> **Work order a**
Reproduce the lines of the entries verbatim, from their first line through the line containing "cavalos robustos ou em ação pode ser um", including both of those lines.

> **Supplied passage**
Content starts

- Abbreviation: AP
- Founder: Bob Bird Mark Chryson
- Founded: March 19, 2026; 6 months ago
- Preceded by: Alaskan Independence Party
- Registered voters (2026): ▲44
- Ideology: Alaskan nationalism Libertarian conservatism
- Slogan: Alaska First, Alaska Always
- Senate: 0 / 20
- House of Representatives: 0 / 40
- U.S. Senate: 0 / 2
- U.S. House of Representatives: 0 / 1

= Alaskan Party =

Minor political party in Alaska

The Alaskan Party (AP) is an Alaskan nationalist political party in the United States. The Alaskan Party is intended to be a successor to the defunct Alaskan Independence Party (AIP), which dissolved in December 2025. Former AIP chair Bob Bird and vice chair Mark Chryson founded the Alaskan Party in March 2026.

== History ==

In December 2025, board members of the Alaskan Independence Party voted to dissolve itself, citing declining membership. Party chair John Wayne Howe claimed that the party had drifted from its original purpose following the death of its founder, Joseph E. Vogler, in 1993. In the announcement of its dissolution, AIP officials called the party "legally alive yet spiritually dead". Howe also believed many members of the party had registered as AIP members under the false assumption that they were registering as independents. Former chair Bob Bird opposed the dissolution, wanting a convention to reconstitute the party. Bird and former vice chair Mark Chryson met with Attorney General Stephen J. Cox and Lieutenant Governor Nancy Dahlstrom in March to postpone the dissolution, but were unsuccessful.

Content ends

> **Work order b**
List every person named in the article on the Alaskan Party.

Dataset records
Content starts

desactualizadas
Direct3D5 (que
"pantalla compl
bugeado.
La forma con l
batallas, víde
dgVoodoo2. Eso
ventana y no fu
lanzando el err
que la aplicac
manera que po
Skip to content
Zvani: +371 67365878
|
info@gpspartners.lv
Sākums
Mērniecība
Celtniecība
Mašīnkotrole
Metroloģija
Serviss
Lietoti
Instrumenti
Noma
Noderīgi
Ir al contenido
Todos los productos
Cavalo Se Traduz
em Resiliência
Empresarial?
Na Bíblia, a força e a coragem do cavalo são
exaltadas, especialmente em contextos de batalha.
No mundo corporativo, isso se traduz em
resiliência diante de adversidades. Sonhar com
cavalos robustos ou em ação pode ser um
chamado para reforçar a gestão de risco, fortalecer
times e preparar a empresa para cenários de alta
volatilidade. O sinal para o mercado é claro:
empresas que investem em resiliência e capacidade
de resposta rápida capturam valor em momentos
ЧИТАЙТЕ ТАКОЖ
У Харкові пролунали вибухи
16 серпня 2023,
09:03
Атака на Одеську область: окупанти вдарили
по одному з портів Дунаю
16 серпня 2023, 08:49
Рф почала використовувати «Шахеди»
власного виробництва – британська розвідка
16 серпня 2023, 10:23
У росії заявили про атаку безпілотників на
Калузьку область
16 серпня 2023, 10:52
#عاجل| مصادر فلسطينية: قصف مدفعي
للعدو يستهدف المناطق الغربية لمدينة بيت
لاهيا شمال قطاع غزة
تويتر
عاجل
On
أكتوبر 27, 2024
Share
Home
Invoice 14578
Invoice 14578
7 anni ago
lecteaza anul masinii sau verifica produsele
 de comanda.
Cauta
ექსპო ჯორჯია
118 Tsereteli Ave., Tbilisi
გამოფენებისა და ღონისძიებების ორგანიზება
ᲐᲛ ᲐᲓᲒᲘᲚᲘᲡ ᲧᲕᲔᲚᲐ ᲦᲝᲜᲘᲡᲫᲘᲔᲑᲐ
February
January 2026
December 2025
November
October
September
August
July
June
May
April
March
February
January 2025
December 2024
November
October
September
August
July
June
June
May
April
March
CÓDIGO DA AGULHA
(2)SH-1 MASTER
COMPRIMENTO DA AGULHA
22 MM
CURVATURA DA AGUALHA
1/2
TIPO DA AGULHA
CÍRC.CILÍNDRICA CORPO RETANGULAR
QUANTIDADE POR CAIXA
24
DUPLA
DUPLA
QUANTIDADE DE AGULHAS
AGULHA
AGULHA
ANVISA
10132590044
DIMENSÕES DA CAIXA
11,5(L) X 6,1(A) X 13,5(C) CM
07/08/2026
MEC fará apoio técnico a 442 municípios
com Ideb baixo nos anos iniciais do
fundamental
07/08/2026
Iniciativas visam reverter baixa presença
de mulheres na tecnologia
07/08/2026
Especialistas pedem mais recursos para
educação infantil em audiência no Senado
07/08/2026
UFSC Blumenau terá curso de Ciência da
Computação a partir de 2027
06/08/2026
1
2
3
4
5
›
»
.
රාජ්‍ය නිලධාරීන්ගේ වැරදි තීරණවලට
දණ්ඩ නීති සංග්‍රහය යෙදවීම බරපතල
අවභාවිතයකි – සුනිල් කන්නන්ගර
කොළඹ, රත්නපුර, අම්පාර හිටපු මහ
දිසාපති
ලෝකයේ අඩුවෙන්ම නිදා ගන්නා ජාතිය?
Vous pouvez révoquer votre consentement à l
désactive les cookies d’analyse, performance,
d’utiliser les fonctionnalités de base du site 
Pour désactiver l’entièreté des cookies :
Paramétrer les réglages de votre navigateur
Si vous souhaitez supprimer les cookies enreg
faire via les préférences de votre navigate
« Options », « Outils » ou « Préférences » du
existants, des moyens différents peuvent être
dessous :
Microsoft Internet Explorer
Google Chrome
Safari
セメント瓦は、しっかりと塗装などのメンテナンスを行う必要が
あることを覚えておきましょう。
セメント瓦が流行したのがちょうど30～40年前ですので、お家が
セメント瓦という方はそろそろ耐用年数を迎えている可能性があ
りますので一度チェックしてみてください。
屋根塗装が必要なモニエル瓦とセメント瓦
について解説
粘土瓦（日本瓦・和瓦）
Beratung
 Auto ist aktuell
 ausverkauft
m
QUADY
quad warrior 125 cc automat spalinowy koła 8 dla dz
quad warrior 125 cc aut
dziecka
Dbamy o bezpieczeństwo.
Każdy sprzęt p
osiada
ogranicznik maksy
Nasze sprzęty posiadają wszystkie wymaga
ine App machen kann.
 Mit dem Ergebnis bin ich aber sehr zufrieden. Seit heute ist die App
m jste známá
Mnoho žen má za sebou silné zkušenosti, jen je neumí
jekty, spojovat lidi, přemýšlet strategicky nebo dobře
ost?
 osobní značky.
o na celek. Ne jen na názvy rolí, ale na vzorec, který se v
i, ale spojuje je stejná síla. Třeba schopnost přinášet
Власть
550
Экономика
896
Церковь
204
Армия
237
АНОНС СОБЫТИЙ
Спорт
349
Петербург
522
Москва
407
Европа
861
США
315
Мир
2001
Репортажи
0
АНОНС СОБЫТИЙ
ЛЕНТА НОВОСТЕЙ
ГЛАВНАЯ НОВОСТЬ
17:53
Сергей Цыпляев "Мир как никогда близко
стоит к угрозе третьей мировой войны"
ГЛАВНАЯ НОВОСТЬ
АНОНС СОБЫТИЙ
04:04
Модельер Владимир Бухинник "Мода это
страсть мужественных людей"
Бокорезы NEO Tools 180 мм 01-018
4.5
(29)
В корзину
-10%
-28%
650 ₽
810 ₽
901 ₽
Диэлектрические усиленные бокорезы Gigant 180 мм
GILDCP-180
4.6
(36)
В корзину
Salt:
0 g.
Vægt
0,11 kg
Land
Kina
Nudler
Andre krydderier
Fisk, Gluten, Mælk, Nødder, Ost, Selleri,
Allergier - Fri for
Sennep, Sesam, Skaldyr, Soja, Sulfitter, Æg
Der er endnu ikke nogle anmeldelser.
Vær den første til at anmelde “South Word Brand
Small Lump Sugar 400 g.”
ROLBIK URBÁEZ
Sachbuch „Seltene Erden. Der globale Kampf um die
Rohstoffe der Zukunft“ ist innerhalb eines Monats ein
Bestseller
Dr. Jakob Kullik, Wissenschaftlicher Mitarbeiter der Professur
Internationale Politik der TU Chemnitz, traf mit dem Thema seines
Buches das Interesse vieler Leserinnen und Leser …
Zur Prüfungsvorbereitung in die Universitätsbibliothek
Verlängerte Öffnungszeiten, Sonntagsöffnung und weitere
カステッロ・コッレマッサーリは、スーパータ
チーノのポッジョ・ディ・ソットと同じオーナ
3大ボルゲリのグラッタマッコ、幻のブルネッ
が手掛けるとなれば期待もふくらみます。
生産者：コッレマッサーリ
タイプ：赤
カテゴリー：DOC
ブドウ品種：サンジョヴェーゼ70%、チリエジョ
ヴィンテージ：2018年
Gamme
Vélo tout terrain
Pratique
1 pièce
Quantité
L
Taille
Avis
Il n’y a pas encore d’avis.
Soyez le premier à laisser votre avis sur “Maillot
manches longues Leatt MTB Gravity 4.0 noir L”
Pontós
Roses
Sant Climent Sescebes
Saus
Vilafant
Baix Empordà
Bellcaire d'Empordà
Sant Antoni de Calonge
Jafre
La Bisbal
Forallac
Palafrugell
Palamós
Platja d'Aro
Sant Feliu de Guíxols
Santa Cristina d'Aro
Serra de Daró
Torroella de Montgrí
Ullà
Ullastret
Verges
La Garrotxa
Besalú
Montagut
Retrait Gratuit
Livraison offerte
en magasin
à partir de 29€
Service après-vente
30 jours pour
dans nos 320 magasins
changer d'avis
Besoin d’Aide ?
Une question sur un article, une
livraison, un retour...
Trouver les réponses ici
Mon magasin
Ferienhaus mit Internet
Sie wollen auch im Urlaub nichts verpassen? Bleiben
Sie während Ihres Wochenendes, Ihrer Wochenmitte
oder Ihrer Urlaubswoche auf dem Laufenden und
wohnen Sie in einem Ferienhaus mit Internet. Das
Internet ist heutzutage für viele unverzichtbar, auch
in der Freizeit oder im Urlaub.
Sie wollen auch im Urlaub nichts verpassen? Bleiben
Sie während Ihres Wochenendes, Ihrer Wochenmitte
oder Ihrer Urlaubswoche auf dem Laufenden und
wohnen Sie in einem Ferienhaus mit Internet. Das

Content ends

> **Expected output a**
desactualizadas
Direct3D5 (que
"pantalla compl
bugeado.
La forma con l
batallas, víde
dgVoodoo2. Eso
ventana y no fu
lanzando el err
que la aplicac
manera que po
Skip to content
Zvani: +371 67365878
|
info@gpspartners.lv
Sākums
Mērniecība
Celtniecība
Mašīnkotrole
Metroloģija
Serviss
Lietoti
Instrumenti
Noma
Noderīgi
Ir al contenido
Todos los productos
Cavalo Se Traduz
em Resiliência
Empresarial?
Na Bíblia, a força e a coragem do cavalo são
exaltadas, especialmente em contextos de batalha.
No mundo corporativo, isso se traduz em
resiliência diante de adversidades. Sonhar com
cavalos robustos ou em ação pode ser um

> **Expected output b**
- Bob Bird
- Mark Chryson
- John Wayne Howe
- Joseph E. Vogler
- Stephen J. Cox
- Nancy Dahlstrom